A joint venture is a business arrangement between two or more parties who share resources to accomplish a specific purpose or project, and Fornwald agrees that farming lends itself to the strategic use of joint ventures such as when sharing farm equipment or farmland or helping the next generation get a start on the farm.
Here are some important details. Joint ventures can be implemented for a specified period of time or until the project is complete. From a financial perspective, there are no tax filing requirements to a joint venture, but income or losses incurred from the arrangement must be filed by each venturer involved.
Fornwald recommends creating a balance sheet and income statement to keep track of financial contributions and benefits made by each party.
No matter the project or objective, a joint venture should be formalized in writing. “In practice, a joint venture is an informal arrangement, but it still requires more than a handshake,” says Heather Richardson, senior lawyer and managing partner with Staples & Swain Professional Corporation in Kawartha Lakes, Ont.
“This type of business arrangement isn’t as formal as a partnership or corporation, but it still has legal implications and should be documented.”
Richardson recommends writing down the details of the joint venture and outlining clear expectations from the start. The details should include the projected duration of the venture, financial obligations, contributions and expected proportional benefit of each party, how income and expenses will be allocated (i.e. by percentage or capital contributions) and how disputes or tragic events, like the death of a venture partner, will be managed.
“Establishing clarity around the terms of agreement early in the endeavour avoids misunderstandings, especially if family members are involved,” recommends Richardson.
Formalizing the joint venture in writing is a prime opportunity to clarify the objectives of the business arrangement.
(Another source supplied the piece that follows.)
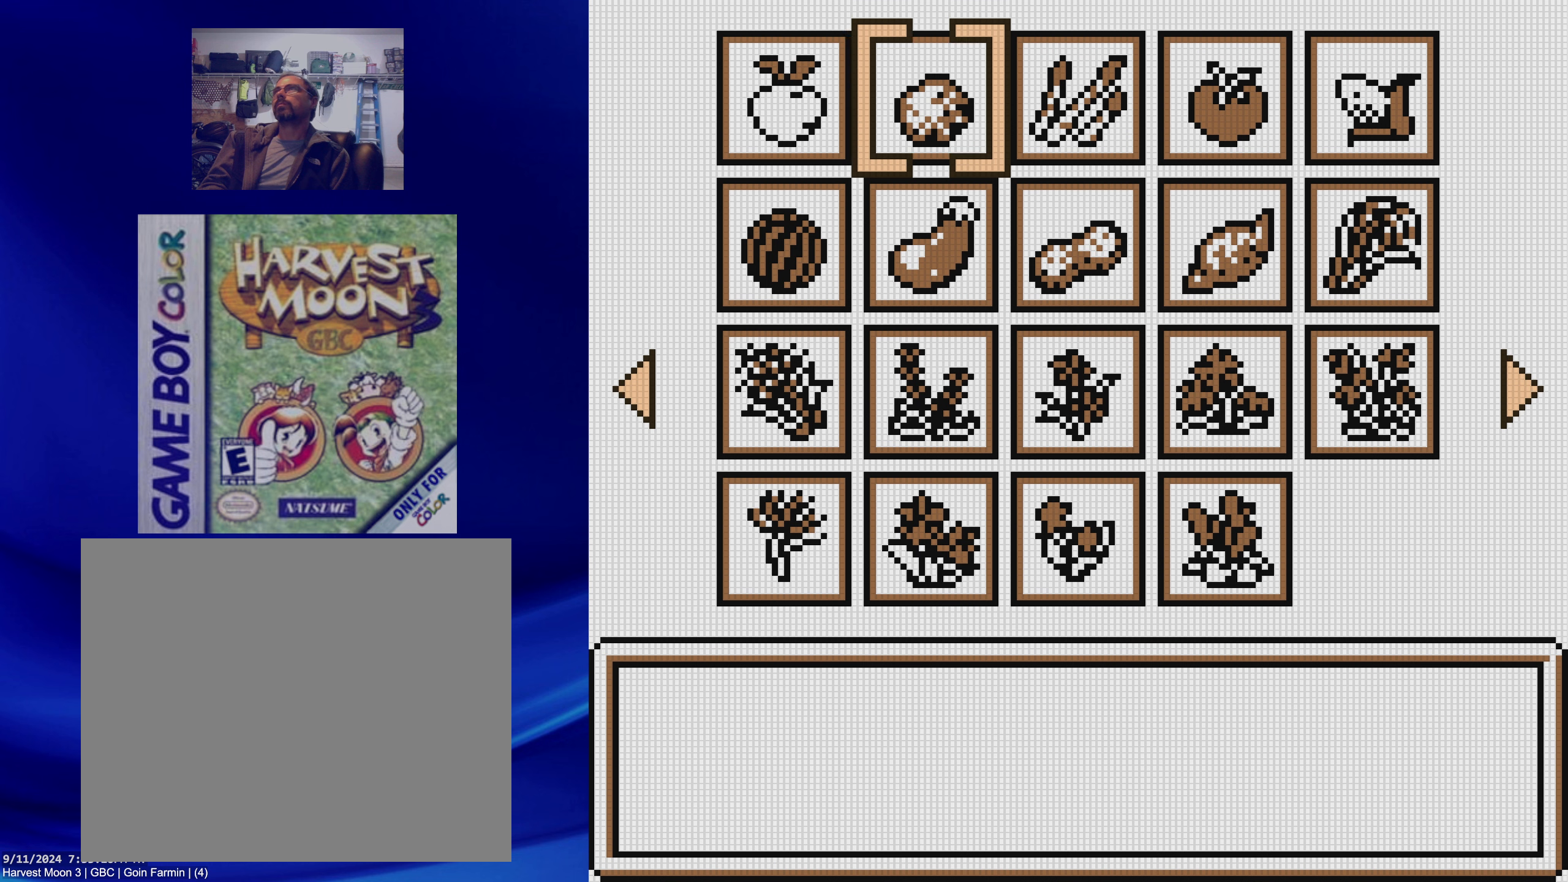
{"buttons": [], "events": []}
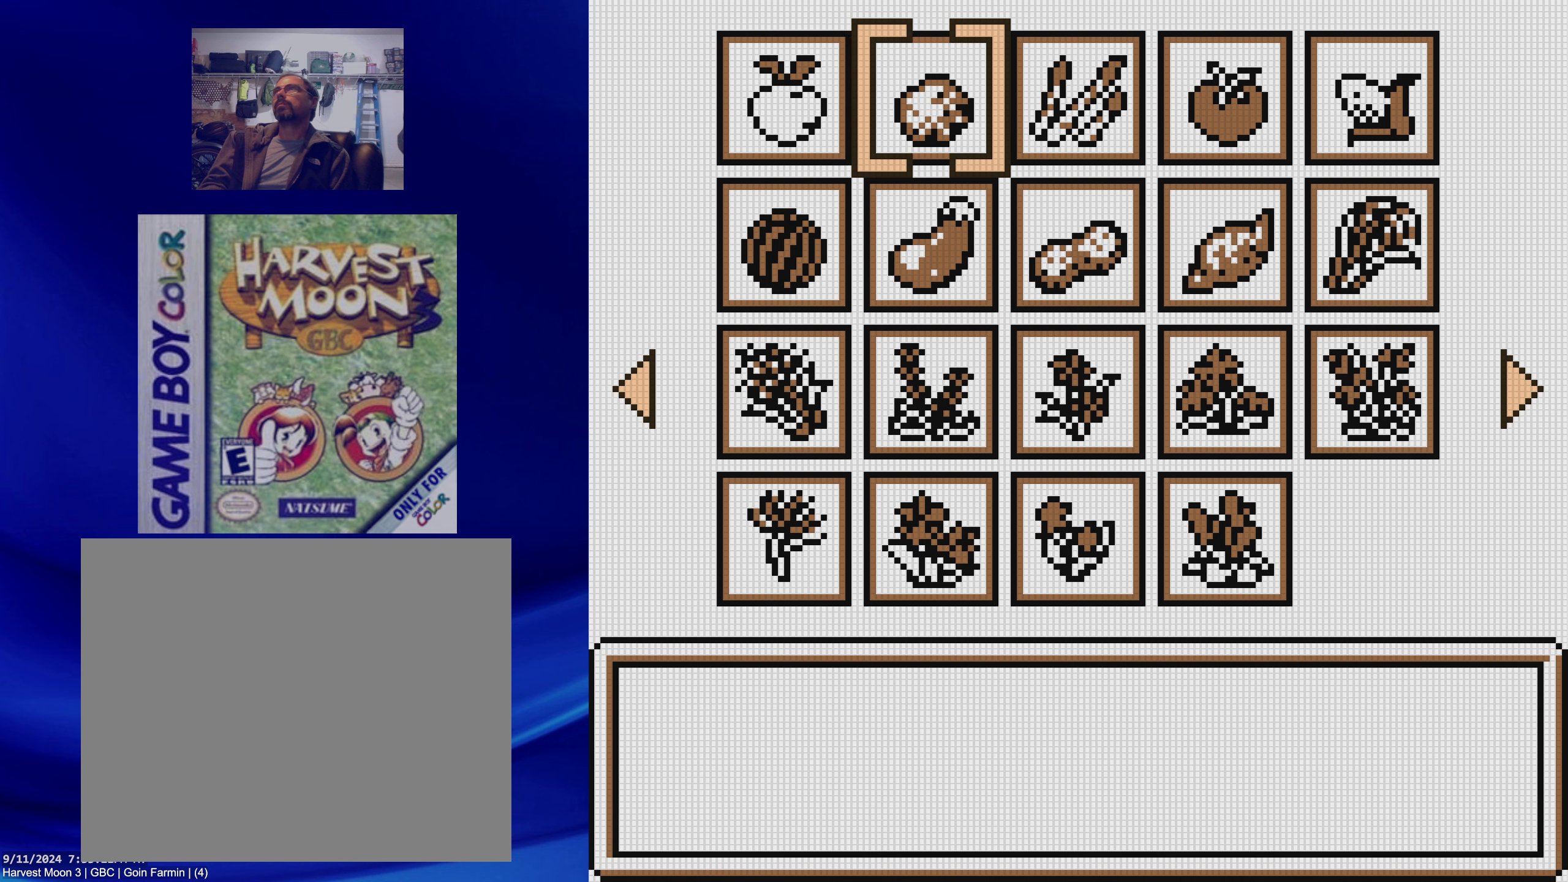
{"buttons": [], "events": [[150, "DPAD_RIGHT", "down"], [267, "DPAD_RIGHT", "up"], [383, "DPAD_RIGHT", "down"], [500, "DPAD_RIGHT", "up"]]}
Richardson recommends engaging professional assistance in drafting an agreement and explains that her role as legal counsel is to support the joint venture by providing clarity and addressing potential pitfalls in an effort to reduce future problems.
“Fighting over the value of contributions or expected renumeration just leads to inefficiencies,” says Richardson. “Taking the time to clearly document the details of the joint venture can avoid unnecessary misunderstandings.”
How did that happen?
In many cases, farm families may enter into joint ventures without realizing it. Something as simple as bringing a child into a farm operation or establishing a working relationship to help get the next generation started on the farm can qualify.
Richardson says a common example can be loaning a young farmer or family member the use of farm equipment, which may be considered a joint venture since each party maintains their own farm business operations using the equipment as a shared resource.
A commitment to good business procedures helps reduce the exposure, and Richardson reminds farmers of the value of establishing and recording the proportionate benefit each party will receive from the use and loan of the machinery. For example, a percentage of the net value of the crop being combined could be used to compensate the rental or loan of the combine.
While still relatively informal, establishing the parameters for both parties ensures that everyone is fairly compensated and also ensures that provision has been made for paying for and managing any costs incurred by breakdowns, parts or labour requirements.
There’s also another potential benefit with joint ventures, Richardson adds.
“A joint venture can be a great way to test a business relationship before jumping into something more formalized,” she notes. “It’s a way to pool resources while each party remains responsible for their own financial situations and obligations.”